I am rarely very brave. I guess I could give myself some credit and say that I sometimes become brave, but if there is a ledger on me, it will be heavily marked in the coward side. Any episode I could report to you of great bravery was a moment that came after tens of thousands of major failures and minor wins in bravery.

I am not a chronically anxious person, but I find I tic that way sometimes. Years ago I received a phone call from an authority figure in one of my kids’ lives. My heart froze. I looked up to confirm that the child in question was with me, so, safe, and then I let the call go to voicemail. I was certain that I had been found out. It was the call to let me know that my illusions of parenting success were void and I had failed my child. I had no reason to believe that is what the call was for, but it is just where my head went.
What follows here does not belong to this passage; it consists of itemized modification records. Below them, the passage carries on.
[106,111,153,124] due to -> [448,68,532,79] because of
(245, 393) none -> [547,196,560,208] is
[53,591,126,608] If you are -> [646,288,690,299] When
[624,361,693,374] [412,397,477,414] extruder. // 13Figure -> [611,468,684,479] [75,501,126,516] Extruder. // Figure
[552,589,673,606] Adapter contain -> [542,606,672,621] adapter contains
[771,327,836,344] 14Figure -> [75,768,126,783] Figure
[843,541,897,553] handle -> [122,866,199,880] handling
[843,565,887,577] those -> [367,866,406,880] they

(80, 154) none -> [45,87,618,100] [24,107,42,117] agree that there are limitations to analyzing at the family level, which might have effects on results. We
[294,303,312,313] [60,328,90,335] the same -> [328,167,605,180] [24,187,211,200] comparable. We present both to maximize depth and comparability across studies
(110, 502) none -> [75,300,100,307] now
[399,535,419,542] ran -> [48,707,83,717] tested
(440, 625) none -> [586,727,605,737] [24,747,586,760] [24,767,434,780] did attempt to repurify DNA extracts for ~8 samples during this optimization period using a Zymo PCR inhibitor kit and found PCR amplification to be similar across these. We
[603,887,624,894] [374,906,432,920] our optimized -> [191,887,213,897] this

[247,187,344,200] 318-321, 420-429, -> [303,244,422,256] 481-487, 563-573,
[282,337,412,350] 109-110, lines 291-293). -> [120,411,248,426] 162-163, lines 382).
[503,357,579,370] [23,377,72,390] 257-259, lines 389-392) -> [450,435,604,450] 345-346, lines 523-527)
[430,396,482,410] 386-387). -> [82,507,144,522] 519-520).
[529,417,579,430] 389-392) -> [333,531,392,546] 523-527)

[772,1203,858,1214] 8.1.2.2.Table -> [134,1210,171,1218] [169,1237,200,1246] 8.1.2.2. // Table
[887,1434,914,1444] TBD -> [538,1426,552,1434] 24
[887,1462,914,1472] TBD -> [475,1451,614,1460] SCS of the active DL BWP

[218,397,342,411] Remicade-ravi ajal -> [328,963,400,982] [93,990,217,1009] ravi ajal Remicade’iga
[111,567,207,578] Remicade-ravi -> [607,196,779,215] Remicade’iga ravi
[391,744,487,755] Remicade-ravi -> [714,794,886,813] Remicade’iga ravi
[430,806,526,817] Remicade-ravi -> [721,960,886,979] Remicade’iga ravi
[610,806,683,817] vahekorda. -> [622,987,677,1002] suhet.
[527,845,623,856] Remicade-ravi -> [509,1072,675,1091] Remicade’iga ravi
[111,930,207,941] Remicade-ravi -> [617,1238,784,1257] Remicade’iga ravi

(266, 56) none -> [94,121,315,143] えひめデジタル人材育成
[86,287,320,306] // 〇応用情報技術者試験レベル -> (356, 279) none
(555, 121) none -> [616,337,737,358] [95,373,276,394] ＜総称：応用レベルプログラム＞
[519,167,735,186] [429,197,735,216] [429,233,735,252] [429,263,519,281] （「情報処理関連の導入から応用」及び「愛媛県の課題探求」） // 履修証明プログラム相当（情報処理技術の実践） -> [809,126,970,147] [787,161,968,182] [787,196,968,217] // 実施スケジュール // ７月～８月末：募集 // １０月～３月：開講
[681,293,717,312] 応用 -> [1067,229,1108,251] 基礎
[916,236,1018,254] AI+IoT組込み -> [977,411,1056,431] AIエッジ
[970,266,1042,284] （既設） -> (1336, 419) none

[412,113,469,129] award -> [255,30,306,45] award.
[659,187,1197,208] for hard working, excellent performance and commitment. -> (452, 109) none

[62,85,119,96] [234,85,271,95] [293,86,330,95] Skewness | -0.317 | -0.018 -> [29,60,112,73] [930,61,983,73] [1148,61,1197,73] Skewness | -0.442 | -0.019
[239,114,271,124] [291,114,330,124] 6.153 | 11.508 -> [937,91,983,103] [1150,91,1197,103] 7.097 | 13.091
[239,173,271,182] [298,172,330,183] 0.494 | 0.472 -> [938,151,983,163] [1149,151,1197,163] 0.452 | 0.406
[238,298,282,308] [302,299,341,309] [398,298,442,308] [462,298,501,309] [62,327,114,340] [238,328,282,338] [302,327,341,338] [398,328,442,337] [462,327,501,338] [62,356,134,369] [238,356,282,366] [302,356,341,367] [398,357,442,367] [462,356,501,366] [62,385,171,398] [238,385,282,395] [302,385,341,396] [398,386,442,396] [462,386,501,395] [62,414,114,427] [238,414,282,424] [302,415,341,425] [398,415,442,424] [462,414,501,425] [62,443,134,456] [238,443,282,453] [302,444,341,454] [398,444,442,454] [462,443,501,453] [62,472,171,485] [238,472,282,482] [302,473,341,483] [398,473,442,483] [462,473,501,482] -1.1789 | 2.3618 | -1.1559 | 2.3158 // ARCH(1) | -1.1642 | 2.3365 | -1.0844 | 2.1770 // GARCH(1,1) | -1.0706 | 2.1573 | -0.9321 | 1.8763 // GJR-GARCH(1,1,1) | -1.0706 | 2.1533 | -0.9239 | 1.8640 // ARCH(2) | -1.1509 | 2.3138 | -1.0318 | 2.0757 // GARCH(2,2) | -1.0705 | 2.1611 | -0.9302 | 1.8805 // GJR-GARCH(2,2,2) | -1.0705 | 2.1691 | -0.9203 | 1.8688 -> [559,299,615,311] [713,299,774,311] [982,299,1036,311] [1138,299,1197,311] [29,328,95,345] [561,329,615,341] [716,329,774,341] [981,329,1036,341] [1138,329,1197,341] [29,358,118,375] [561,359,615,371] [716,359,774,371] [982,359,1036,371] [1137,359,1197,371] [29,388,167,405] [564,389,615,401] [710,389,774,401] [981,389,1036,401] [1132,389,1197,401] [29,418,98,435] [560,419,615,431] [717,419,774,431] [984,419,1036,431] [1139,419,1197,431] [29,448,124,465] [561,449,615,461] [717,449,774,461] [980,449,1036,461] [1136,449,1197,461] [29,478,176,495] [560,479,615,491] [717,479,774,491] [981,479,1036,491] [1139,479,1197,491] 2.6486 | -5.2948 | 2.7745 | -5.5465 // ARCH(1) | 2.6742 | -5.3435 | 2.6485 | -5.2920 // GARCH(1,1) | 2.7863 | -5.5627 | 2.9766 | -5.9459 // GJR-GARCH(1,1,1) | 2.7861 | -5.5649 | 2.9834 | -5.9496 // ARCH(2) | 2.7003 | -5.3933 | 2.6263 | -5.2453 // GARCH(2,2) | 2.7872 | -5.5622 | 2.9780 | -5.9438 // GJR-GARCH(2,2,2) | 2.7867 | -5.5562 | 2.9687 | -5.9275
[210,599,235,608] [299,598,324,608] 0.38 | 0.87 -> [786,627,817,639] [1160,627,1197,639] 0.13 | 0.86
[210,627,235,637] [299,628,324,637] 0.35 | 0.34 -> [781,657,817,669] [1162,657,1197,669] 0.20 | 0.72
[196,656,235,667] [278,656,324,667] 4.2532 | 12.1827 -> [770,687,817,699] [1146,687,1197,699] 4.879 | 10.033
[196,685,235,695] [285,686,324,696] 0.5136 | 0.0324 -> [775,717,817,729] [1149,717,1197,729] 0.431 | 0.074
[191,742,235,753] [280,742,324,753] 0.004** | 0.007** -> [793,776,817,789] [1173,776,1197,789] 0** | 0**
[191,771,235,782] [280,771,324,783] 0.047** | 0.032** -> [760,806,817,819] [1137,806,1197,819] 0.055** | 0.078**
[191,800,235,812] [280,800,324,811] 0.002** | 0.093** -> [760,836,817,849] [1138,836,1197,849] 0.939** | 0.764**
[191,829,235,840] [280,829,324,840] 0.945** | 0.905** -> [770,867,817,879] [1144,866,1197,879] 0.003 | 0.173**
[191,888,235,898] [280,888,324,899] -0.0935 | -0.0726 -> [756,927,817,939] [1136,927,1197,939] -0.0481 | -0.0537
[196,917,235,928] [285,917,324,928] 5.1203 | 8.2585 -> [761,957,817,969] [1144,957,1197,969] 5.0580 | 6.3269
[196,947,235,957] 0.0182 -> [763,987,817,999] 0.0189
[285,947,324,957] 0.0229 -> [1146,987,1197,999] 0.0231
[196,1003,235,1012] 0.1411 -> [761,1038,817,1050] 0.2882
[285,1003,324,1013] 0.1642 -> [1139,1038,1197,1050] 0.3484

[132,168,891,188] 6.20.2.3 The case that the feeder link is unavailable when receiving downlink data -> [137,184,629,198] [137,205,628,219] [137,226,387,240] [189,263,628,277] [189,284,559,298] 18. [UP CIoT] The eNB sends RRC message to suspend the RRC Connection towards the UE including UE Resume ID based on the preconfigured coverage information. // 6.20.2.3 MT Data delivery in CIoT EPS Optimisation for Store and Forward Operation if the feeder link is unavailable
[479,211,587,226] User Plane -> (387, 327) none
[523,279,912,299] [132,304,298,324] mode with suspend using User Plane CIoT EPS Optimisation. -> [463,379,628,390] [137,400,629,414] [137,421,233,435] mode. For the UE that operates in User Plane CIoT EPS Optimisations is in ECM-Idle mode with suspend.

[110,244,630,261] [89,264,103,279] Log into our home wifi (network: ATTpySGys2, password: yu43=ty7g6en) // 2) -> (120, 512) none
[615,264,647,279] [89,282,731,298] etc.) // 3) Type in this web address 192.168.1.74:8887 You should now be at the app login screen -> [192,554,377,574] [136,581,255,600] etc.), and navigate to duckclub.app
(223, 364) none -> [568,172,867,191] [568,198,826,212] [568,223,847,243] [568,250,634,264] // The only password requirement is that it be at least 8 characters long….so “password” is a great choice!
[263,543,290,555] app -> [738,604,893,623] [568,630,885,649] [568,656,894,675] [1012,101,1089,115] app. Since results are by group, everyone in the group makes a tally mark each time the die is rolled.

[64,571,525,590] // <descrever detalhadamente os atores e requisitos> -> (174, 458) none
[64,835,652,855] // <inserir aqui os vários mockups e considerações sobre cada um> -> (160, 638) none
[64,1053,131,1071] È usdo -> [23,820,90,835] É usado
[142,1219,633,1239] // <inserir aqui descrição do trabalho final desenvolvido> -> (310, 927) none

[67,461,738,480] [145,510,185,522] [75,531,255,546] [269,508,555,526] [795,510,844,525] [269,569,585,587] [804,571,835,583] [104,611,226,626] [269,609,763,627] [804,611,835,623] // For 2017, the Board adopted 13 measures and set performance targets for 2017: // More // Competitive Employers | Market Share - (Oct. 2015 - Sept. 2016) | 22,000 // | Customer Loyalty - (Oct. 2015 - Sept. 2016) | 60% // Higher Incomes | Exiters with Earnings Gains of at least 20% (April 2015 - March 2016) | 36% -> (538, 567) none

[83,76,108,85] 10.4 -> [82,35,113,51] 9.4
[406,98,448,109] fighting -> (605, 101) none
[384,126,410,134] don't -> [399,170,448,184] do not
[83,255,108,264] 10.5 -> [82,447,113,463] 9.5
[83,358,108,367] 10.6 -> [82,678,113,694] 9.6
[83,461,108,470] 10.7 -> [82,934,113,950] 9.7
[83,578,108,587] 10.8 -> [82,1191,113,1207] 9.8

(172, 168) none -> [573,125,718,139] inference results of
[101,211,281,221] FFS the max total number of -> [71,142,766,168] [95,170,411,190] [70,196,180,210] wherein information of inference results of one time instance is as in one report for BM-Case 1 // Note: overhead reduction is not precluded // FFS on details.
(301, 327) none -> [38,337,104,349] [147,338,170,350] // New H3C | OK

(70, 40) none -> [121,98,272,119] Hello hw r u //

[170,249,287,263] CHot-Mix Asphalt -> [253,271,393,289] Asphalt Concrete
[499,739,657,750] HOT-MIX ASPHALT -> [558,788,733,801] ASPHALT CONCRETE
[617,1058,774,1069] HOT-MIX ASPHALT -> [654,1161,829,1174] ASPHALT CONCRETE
The person left a message and I let that message sit on my phone for two days. Every time I saw the notification on my phone, I felt a little sick. After two days of this, I finally put “listen to voicemail” on my to do list. This meant that it had to be done. There was no getting around it.

I did everything I could do from my generously padded to do list. I cleaned the bathroom, graded homework, straighten books on the shelf, cleaned out the fridge, dusted blinds… Finally, the list was finished except for that HUGE ZIT of a notification on my phone. It was time.

I asked God to guard my heart and make me brave, then I put the phone to my ear to receive the awful news I had been dreading.

“Hello, parents! Welcome to another school year at <local> high school! We are happy to have your son/daughter…”

I heard no more after that. I felt just as ridiculous as I felt relieved. I knew it was not bad news. I knew it, but it played on my fear. I am afraid of difficult things, hard talks, criticism, looking dumb, and not being recognized. When I get a whiff of it, even if I am dead wrong, it sets off all my alarms.

For me, bravery is when I tackle difficult things, have hard talks that I didn’t instigate, receive critisicm with grace, risk looking dumb, actually look dumb, and labor with no recognition. In a word, for me, bravery happens when I am humble.

I only learned this because of how often I have been humbled. Being humbled is a different animal than being humble. I know this, because I get humbled more often than I’d care to admit. So, I can’t really tell you how to be brave, but I can tell you how to fail at brave. I fail at brave when I get in the way like a toddler with a set of car keys. I need to stop pretending that I’m in charge. When I run the show, the end is cowardice of some kind. Every time.